* **Available records**:
* * *

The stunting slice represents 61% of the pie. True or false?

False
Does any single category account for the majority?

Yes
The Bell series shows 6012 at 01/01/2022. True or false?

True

* * *

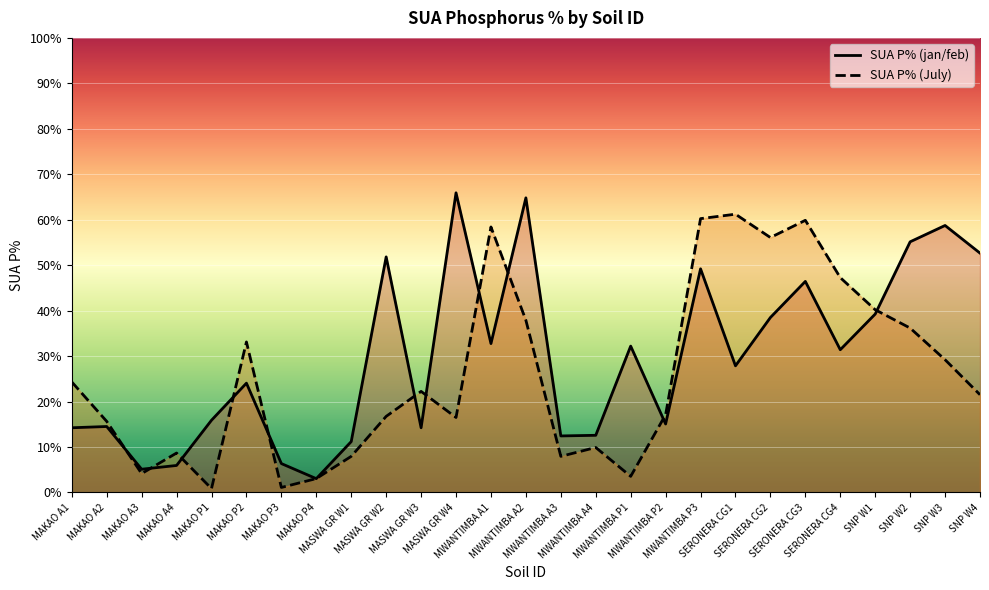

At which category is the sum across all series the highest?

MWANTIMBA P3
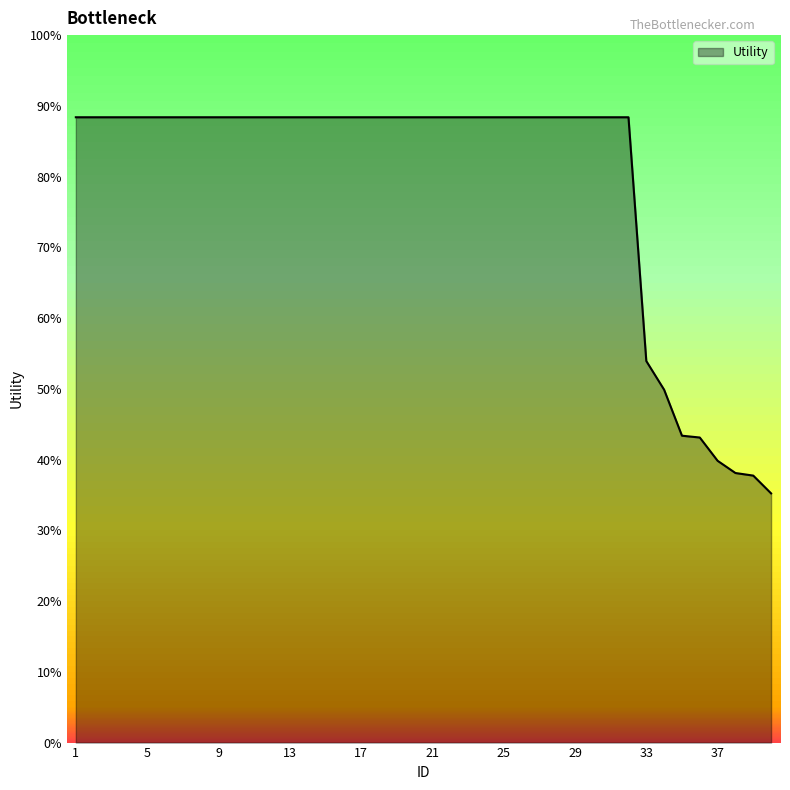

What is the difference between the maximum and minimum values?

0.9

* * *

* **Directions**:
Find every line of the records that contains the word "category" and copy each one out in full.

* **Output**:
Does any single category account for the majority?
At which category is the sum across all series the highest?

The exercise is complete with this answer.